When investors first familiarize themselves with corporate and municipal bonds, they quickly learn that credit ratings from S&P, Fitch, and Moody’s are of paramount importance when it comes to pricing bonds and assessing risk. However, the relevance of ratings to non-agency residential mortgage backed securities (NARMBS) could not be more different.
Why is this the case? Why wouldn’t a NARMBS investor be interested in whether a security is rated investment grade or junk? In my view, there two main reasons:
First, the ratings for pre-2008 NARMBS are often stale and irrelevant to current conditions. It is fairly common to find an MBS that experienced heavy losses during the financial crisis, got downgraded by the rating agencies, but went on to perform quite well in the 10+ years following. If the delinquencies are low and the borrowers have been reliable for the last several years, do we really care about the fact that S&P either withdrew its rating or downgraded the security back in 2008?
In fact, the situation may be even better than the history suggests. The borrowers that remain in the securitization after the crisis (and after the ratings downgrade) are likely the stronger borrowers, and as time goes on, they typically build equity in their homes and become even stronger borrowers. Thus, the rating from 2008 becomes less and less relevant as time goes on.
Secondly, NARMBS are often expected to take losses, but this does not mean financial ruin for the bondholders. For example, suppose that there is a bond that we fully expect to take some low level of losses, but it is priced at a significant discount. It could still be a low risk investment in this case. Remember that a low rating simply indicates that the rating agency thinks that there is a relatively high probability that the holder will not receive all the money promised to them. But if you are estimating that you’ll receive 90% of the money owed to you and only paying 80 for the bond, the rating agency’s concern that you will not receive 100% is not terribly important.

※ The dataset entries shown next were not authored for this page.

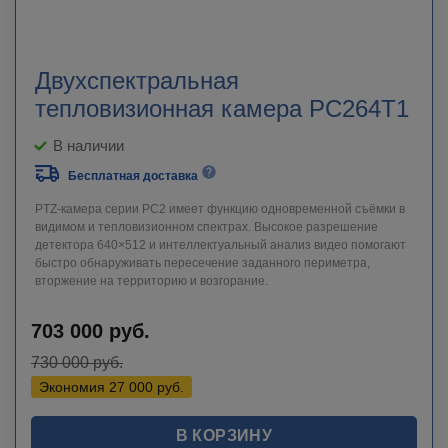
Двухспектральная
тепловизионная камера PC264T1
В наличии
Бесплатная доставка
PTZ-камера серии PC2 имеет функцию одновременной съёмки в
видимом и тепловизионном спектрах. Высокое разрешение
детектора 640×512 и интеллектуальный анализ видео помогают
быстро обнаруживать пересечение заданного периметра,
вторжение на территорию и возгорание.
703 000
руб.
730 000
руб.
Экономия
27 000
руб.
В КОРЗИНУ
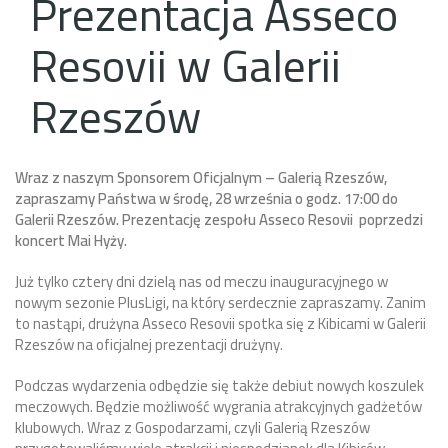
Prezentacja Asseco
Resovii w Galerii
Rzeszów
Wraz z naszym Sponsorem Oficjalnym – Galerią Rzeszów,
zapraszamy Państwa w środę, 28 września o godz. 17:00 do
Galerii Rzeszów. Prezentację zespołu Asseco Resovii poprzedzi
koncert Mai Hyży.
Już tylko cztery dni dzielą nas od meczu inauguracyjnego w
nowym sezonie PlusLigi, na który serdecznie zapraszamy. Zanim
to nastąpi, drużyna Asseco Resovii spotka się z Kibicami w Galerii
Rzeszów na oficjalnej prezentacji drużyny.
Podczas wydarzenia odbędzie się także debiut nowych koszulek
meczowych. Będzie możliwość wygrania atrakcyjnych gadżetów
klubowych. Wraz z Gospodarzami, czyli Galerią Rzeszów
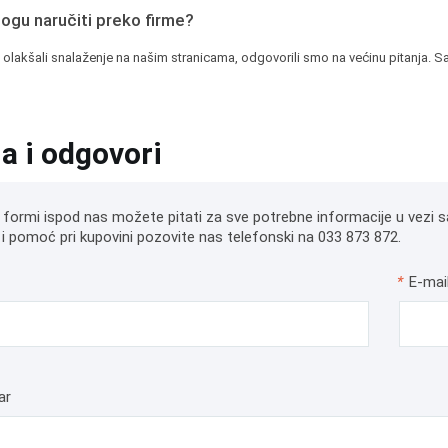
mogu naručiti preko firme?
 olakšali snalaženje na našim stranicama, odgovorili smo na većinu pitanja. Sa
ja i odgovori
 formi ispod nas možete pitati za sve potrebne informacije u vezi s
i pomoć pri kupovini pozovite nas telefonski na 033 873 872.
*
E-mai
ar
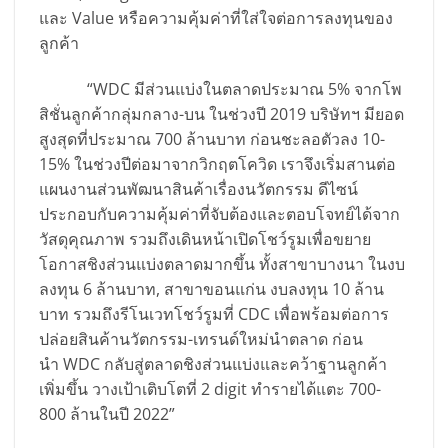
และ Value หรือความคุ้มค่าที่ใส่ใจต่อการลงทุนของ
ลูกค้า
“WDC มีส่วนแบ่งในตลาดประมาณ 5% จากโพ
สิชั่นลูกค้ากลุ่มกลาง-บน ในช่วงปี 2019 บริษัทฯ มียอด
สูงสุดที่ประมาณ 700 ล้านบาท ก่อนชะลอตัวลง 10-
15% ในช่วงปีต่อมาจากวิกฤตโควิด เราจึงเริ่มสานต่อ
แผนงานส่วนพัฒนาสินค้าเรื่องนวัตกรรม ดีไซน์
ประกอบกับความคุ้มค่าที่จับต้องและตอบโจทย์ได้จาก
วัสดุคุณภาพ รวมถึงเดินหน้าเปิดโชว์รูมเพื่อขยาย
โอกาสชิงส่วนแบ่งตลาดมากขึ้น ทั้งสาขาบางนา ในงบ
ลงทุน 6 ล้านบาท, สาขาขอนแก่น งบลงทุน 10 ล้าน
บาท รวมถึงรีโนเวทโชว์รูมที่ CDC เพื่อพร้อมต่อการ
ปล่อยสินค้านวัตกรรม-เทรนด์ใหม่นำตลาด ก่อน
นำ WDC กลับสู่ตลาดชิงส่วนแบ่งและคว้าฐานลูกค้า
เพิ่มขึ้น วางเป้าเติบโตที่ 2 digit ทำรายได้แตะ 700-
800 ล้านในปี 2022”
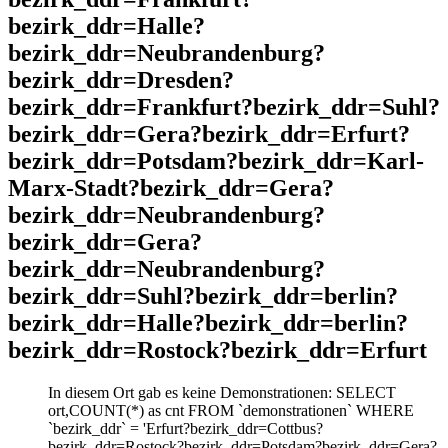
bezirk_ddr=Halle?
bezirk_ddr=Neubrandenburg?
bezirk_ddr=Dresden?
bezirk_ddr=Frankfurt?bezirk_ddr=Suhl?
bezirk_ddr=Gera?bezirk_ddr=Erfurt?
bezirk_ddr=Potsdam?bezirk_ddr=Karl-
Marx-Stadt?bezirk_ddr=Gera?
bezirk_ddr=Neubrandenburg?
bezirk_ddr=Gera?
bezirk_ddr=Neubrandenburg?
bezirk_ddr=Suhl?bezirk_ddr=berlin?
bezirk_ddr=Halle?bezirk_ddr=berlin?
bezirk_ddr=Rostock?bezirk_ddr=Erfurt
In diesem Ort gab es keine Demonstrationen: SELECT
ort,COUNT(*) as cnt FROM `demonstrationen` WHERE
`bezirk_ddr` = 'Erfurt?bezirk_ddr=Cottbus?
bezirk_ddr=Rostock?bezirk_ddr=Potsdam?bezirk_ddr=Gera?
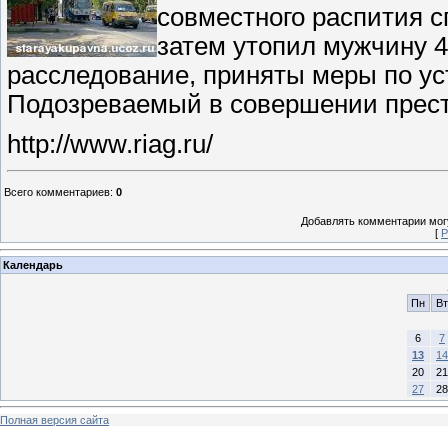
совместного распития с
затем утопил мужчину 4
расследование, приняты меры по ус
Подозреваемый в совершении прест
http://www.riag.ru/
Всего комментариев
:
0
Добавлять комментарии могу
[
Р
Календарь
Пн
Вт
6
7
13
14
20
21
27
28
Полная версия сайта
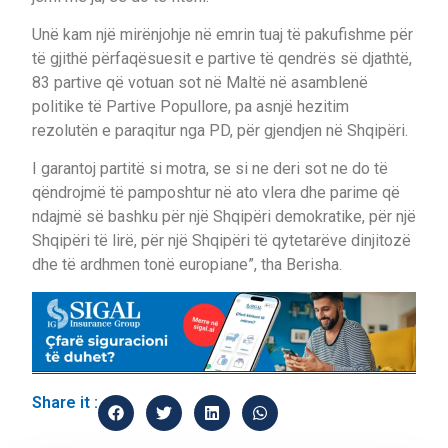
Unë kam një mirënjohje në emrin tuaj të pakufishme për
të gjithë përfaqësuesit e partive të qendrës së djathtë,
83 partive që votuan sot në Maltë në asamblenë
politike të Partive Popullore, pa asnjë hezitim
rezolutën e paraqitur nga PD, për gjendjen në Shqipëri.
I garantoj partitë si motra, se si ne deri sot ne do të
qëndrojmë të pamposhtur në ato vlera dhe parime që
ndajmë së bashku për një Shqipëri demokratike, për një
Shqipëri të lirë, për një Shqipëri të qytetarëve dinjitozë
dhe të ardhmen tonë europiane”, tha Berisha.
Share it :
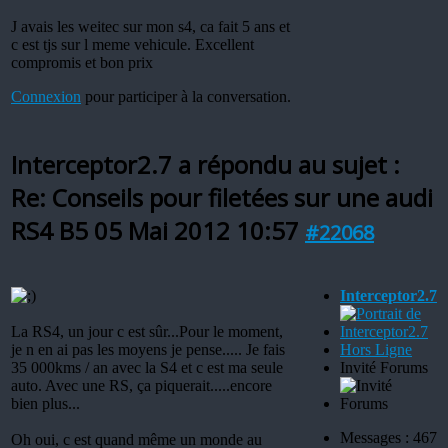
J avais les weitec sur mon s4, ca fait 5 ans et
c est tjs sur l meme vehicule. Excellent
compromis et bon prix
Connexion
pour participer à la conversation.
Interceptor2.7 a répondu au sujet :
Re: Conseils pour filetées sur une audi
RS4 B5
05 Mai 2012 10:57
#22068
Interceptor2.7
La RS4, un jour c est sûr...Pour le moment,
je n en ai pas les moyens je pense..... Je fais
Hors Ligne
35 000kms / an avec la S4 et c est ma seule
Invité Forums
auto. Avec une RS, ça piquerait.....encore
bien plus...
Messages : 467
Oh oui, c est quand même un monde au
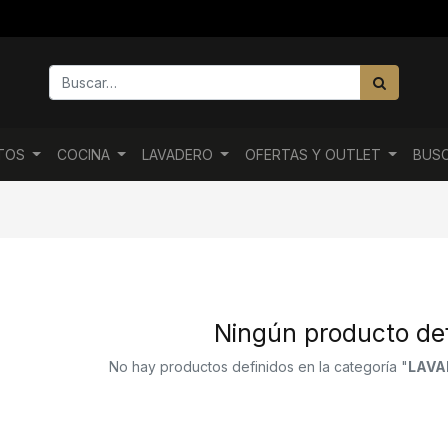
NTOS
COCINA
LAVADERO
OFERTAS Y OUTLET
BUS
Ningún producto def
No hay productos definidos en la categoría "
LAVAD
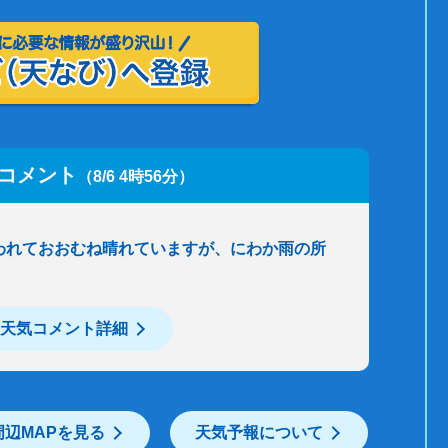
コメント
（8/6 4時56分）
われておおむね晴れていますが、にわか雨の所
天気コメント詳細
周辺MAPを見る
天気予報について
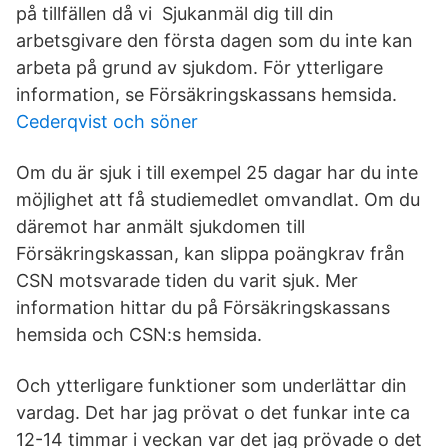
på tillfällen då vi Sjukanmäl dig till din
arbetsgivare den första dagen som du inte kan
arbeta på grund av sjukdom. För ytterligare
information, se Försäkringskassans hemsida.
Cederqvist och söner
Om du är sjuk i till exempel 25 dagar har du inte
möjlighet att få studiemedlet omvandlat. Om du
däremot har anmält sjukdomen till
Försäkringskassan, kan slippa poängkrav från
CSN motsvarade tiden du varit sjuk. Mer
information hittar du på Försäkringskassans
hemsida och CSN:s hemsida.
Och ytterligare funktioner som underlättar din
vardag. Det har jag prövat o det funkar inte ca
12-14 timmar i veckan var det jag prövade o det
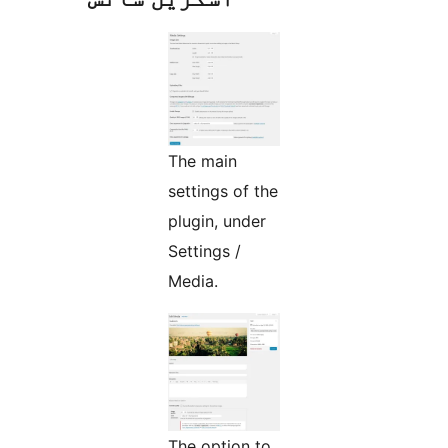
The main
settings of the
plugin, under
Settings /
Media.
The option to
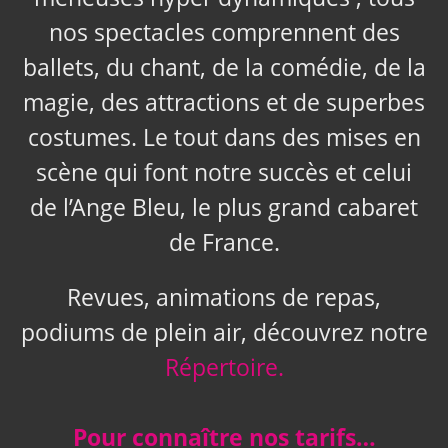
nos spectacles comprennent des
ballets, du chant, de la comédie, de la
magie, des attractions et de superbes
costumes. Le tout dans des mises en
scène qui font notre succès et celui
de l’Ange Bleu, le plus grand cabaret
de France.
Revues, animations de repas,
podiums de plein air, découvrez notre
Répertoire.
Pour connaître nos tarifs…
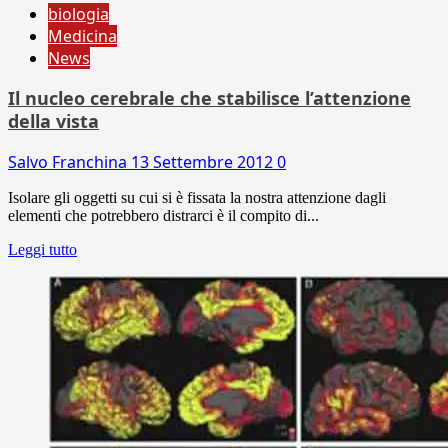
biologia
Medicina
News
Il nucleo cerebrale che stabilisce l’attenzione
della vista
Salvo Franchina
13 Settembre 2012
0
Isolare gli oggetti su cui si è fissata la nostra attenzione dagli
elementi che potrebbero distrarci è il compito di...
Leggi tutto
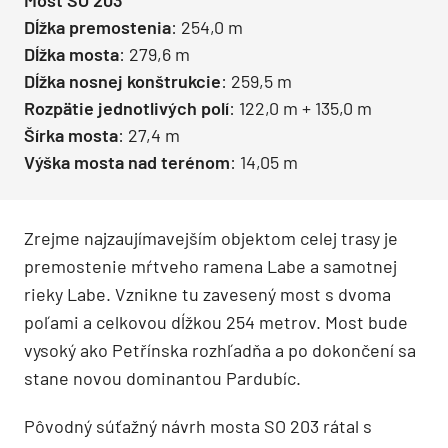
Most SO 203
Dĺžka premostenia
: 254,0 m
Dĺžka mosta
: 279,6 m
Dĺžka nosnej konštrukcie
: 259,5 m
Rozpätie jednotlivých polí
: 122,0 m + 135,0 m
Šírka mosta
: 27,4 m
Výška mosta nad terénom
: 14,05 m
Zrejme najzaujímavejším objektom celej trasy je
premostenie mŕtveho ramena Labe a samotnej
rieky Labe. Vznikne tu zavesený most s dvoma
poľami a celkovou dĺžkou 254 metrov. Most bude
vysoký ako Petřínska rozhľadňa a po dokončení sa
stane novou dominantou Pardubíc.
Pôvodný súťažný návrh mosta SO 203 rátal s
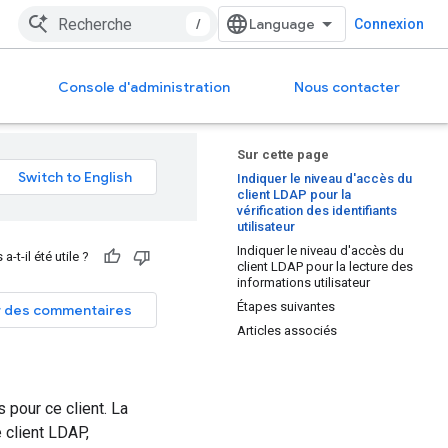
/
Connexion
Console d'administration
Nous contacter
Sur cette page
Indiquer le niveau d'accès du
client LDAP pour la
vérification des identifiants
utilisateur
Indiquer le niveau d'accès du
-t-il été utile ?
client LDAP pour la lecture des
informations utilisateur
Étapes suivantes
 des commentaires
Articles associés
 pour ce client. La
e client LDAP,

This is a common situation with NARMBS, and this is a stark contrast to the corporate bond market. If a corporate bond has a 5% chance of default, an investor might only expect to receive 40 cents on the dollar in those 5% of cases. What is the analogous outcome for an RMBS? An RMBS consists of hundreds of underlying mortgages, and a default could simply mean that the delinquency rate is 7% instead of 6%, and the investor will get 99% of the money they expected. This is hardly a disaster. Moreover, it would be foolish to put this situation in the same bucket as a corporate default.
In other words, defaults for NARMBS are not binary events like they are for corporate bonds. It is reasonable to regard a low-rated NARMBS that trades at a sufficient discount much less risky than a high-rated NARMBS that is priced to perfection.
For these reasons, NARMBS should be judged on their structure and the quality of underlying loans; the ratings are not really a consideration when it comes to analysis on whether you want to include a particular bond in your portfolio.